Sun Tzu had a saying that goes something like this: “The person who wins the battle makes many calculations before the battle is fought. The person who loses makes but few calculations beforehand.” As you build your cybersecurity strategy, focus not only on being aware of threats that can affect your business continuity, but also on being ready to take action when an incident occurs—because in today’s business world, it’s not a question of if you might incur an incident, but rather when it occurs, what steps will you take to mitigate the loss as much as possible? Have you considered regulations and compliance measures to mitigate the loss of business revenue, reputation, and survival?

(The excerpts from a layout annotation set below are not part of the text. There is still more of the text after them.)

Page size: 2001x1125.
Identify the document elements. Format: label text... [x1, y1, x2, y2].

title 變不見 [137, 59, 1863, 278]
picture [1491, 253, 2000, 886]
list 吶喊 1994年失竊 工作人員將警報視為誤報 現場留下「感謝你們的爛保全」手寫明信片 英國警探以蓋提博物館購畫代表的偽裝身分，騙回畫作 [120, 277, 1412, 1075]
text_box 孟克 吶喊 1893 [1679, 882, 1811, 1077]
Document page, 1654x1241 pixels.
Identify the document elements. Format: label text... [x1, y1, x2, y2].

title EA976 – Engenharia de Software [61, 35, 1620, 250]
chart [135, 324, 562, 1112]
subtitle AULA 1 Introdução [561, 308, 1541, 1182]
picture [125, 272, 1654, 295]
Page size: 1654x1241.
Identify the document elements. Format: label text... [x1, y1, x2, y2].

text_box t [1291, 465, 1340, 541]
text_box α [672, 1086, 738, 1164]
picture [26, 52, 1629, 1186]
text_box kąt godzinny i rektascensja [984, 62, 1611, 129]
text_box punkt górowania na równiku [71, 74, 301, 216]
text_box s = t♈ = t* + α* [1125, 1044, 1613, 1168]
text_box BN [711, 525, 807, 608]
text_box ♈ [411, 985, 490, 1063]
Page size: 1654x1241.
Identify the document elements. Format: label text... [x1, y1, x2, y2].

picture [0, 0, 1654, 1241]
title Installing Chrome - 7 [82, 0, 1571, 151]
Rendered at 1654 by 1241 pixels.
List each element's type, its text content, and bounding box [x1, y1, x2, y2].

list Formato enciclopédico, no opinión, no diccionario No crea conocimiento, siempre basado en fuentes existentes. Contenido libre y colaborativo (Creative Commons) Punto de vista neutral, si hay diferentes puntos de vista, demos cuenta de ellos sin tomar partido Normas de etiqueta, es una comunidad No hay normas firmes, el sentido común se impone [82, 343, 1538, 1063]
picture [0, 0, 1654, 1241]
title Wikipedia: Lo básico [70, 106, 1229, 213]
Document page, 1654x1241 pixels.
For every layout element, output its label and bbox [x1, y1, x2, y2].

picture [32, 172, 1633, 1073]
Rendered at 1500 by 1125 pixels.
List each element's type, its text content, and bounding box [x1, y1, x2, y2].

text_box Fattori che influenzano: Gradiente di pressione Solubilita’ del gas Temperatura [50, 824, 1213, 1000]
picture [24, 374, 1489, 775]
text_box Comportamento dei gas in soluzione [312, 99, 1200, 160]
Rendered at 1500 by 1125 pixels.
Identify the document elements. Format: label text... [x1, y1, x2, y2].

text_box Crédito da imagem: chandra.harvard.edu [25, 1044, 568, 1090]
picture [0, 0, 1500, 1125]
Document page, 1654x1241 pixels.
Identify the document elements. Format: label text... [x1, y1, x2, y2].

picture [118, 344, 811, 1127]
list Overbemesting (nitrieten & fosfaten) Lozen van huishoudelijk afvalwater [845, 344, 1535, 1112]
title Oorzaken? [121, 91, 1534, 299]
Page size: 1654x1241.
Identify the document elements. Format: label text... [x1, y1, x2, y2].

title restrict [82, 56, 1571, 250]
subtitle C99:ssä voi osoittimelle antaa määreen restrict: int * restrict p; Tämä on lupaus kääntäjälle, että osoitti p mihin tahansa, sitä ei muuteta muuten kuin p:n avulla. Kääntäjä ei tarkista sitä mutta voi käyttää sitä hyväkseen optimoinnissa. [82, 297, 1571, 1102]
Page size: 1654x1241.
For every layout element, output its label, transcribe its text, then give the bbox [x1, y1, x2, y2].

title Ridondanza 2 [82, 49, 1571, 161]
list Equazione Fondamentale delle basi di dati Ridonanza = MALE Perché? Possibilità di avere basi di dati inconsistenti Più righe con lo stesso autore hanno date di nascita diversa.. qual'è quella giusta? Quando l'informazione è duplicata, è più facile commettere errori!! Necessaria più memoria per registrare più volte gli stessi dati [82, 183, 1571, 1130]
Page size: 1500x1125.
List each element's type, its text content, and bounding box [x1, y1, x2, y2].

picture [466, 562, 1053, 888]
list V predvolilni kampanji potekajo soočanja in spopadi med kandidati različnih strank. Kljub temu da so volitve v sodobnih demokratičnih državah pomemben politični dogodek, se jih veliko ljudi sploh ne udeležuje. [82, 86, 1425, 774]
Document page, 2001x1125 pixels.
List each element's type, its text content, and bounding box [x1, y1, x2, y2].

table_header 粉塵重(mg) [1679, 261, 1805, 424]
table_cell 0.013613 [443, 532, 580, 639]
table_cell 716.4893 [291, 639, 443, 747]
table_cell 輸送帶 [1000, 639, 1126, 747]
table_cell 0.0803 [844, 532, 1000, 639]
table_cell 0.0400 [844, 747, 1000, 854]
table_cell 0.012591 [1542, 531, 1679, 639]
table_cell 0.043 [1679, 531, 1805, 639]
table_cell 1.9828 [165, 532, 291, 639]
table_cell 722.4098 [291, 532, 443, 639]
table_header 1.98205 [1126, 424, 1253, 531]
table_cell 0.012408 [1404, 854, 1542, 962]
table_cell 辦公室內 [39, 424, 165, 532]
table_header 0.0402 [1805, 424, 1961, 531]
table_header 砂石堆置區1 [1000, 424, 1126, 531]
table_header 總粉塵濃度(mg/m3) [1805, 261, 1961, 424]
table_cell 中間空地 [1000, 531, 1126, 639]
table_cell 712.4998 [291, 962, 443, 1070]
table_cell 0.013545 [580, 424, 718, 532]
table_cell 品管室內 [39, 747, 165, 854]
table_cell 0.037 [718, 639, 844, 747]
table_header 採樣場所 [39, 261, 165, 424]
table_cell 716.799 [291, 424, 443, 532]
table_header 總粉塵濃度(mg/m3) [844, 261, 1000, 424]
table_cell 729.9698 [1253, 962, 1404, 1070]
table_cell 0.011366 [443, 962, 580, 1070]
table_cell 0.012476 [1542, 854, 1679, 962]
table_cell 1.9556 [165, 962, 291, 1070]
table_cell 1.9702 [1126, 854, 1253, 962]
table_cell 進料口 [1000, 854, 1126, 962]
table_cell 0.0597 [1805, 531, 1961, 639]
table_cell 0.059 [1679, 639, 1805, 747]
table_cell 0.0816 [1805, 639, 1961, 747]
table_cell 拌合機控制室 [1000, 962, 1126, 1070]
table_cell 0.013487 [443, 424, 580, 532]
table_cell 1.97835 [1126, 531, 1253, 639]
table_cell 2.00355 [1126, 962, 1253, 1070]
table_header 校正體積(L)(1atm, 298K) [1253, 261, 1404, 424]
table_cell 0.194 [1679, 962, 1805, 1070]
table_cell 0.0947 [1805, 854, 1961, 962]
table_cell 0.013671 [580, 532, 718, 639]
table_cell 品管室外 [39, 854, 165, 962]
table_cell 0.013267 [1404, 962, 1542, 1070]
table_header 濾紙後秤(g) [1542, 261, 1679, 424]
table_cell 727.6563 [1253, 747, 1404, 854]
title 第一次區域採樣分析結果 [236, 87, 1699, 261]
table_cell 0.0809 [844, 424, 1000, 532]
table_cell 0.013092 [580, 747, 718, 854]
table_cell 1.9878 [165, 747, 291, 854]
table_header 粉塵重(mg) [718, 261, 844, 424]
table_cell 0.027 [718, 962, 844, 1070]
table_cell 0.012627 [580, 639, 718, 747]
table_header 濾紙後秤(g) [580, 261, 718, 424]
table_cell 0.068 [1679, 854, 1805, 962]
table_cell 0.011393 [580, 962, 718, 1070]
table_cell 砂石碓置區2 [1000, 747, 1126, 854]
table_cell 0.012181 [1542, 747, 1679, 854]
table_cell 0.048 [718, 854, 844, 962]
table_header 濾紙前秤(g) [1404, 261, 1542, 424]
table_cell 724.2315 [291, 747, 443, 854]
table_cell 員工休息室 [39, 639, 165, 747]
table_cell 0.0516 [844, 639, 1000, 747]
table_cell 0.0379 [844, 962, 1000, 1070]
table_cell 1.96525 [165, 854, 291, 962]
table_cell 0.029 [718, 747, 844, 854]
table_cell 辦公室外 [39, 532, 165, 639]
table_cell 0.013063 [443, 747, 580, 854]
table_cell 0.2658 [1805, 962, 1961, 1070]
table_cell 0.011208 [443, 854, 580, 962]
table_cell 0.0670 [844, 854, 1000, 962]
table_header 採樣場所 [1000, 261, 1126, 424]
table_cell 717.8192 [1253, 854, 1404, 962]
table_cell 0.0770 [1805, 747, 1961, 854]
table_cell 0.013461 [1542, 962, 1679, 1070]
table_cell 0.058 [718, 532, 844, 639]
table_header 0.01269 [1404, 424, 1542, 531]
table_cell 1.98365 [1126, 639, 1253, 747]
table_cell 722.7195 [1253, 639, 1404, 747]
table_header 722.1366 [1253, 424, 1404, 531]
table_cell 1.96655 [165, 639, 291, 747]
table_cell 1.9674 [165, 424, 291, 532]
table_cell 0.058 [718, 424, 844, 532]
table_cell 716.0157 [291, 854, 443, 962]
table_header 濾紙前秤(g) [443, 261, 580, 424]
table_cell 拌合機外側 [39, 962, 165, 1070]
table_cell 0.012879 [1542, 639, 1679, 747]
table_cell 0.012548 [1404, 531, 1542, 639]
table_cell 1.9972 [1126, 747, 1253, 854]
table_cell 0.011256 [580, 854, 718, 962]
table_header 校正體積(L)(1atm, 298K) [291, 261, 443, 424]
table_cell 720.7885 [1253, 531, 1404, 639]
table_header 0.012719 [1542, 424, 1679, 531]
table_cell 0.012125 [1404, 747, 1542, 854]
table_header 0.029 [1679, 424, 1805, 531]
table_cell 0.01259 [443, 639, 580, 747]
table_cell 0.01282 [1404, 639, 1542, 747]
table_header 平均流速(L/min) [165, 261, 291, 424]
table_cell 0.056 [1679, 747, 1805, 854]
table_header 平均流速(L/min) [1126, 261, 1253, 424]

When you fail to plan, plan to fail.
Tip #1: Establish an Enterprise Risk Management Methodology
Establishing an Enterprise Risk Management structure throughout your company—starting with executive buy-in—will allow for a successful deployment. The COVID pandemic has reaffirmed the case for an efficient risk methodology that protects company assets, processes, response programs, and overall assets and goals. Enterprise Risk Management allows your team members to understand proactive measures that are required company-wide.
Ensuring that your security program is consistent with your overall business strategy is key. The Committee of Sponsoring Organizations (COSO) recommends eight steps for creating a successful plan:
- The internal environment establishes the tone of the organization, influencing risk appetite, attitudes towards risk management, and company values
- Objective setting, including all business units and their priorities
- Event identification
- Risk assessment
- Risk response
- Control activities
- Information and communication
- Monitoring of both safeguards and critical assets
Tip #2: Adopt a Framework Suitable for Your Business
It’s imperative that you adopt a framework that works for your company based on your mission, goals, and overall industry. Ensure that compliance measures are mapped to a framework that will elevate your security and data privacy. Understanding your company and its industry requirements, responsibilities, and accountabilities will allow for a succinct security strategy.
For example, the healthcare industry is subject to HIPAA requirements—including security, privacy, and notification—that must be shown to be part of the strategy. As compliance does not equal security or privacy, a proper framework mapping to regulations is recommended. These could include the NIST-CSF or 800-053, ISO 27001, and CIS-18 or COBIT frameworks that map very well to your specific requirements.
As compliance allows for regulatory requirements, we also need to focus on asset protection and information privacy. Critical asset protection and information handling are 80% of proper security hygiene. Do you have the right framework in place to provide data handling measures? The collection, transmission, storage, and disposal of critical customer/patient data also needs to be documented properly to ensure a successful audit engagement.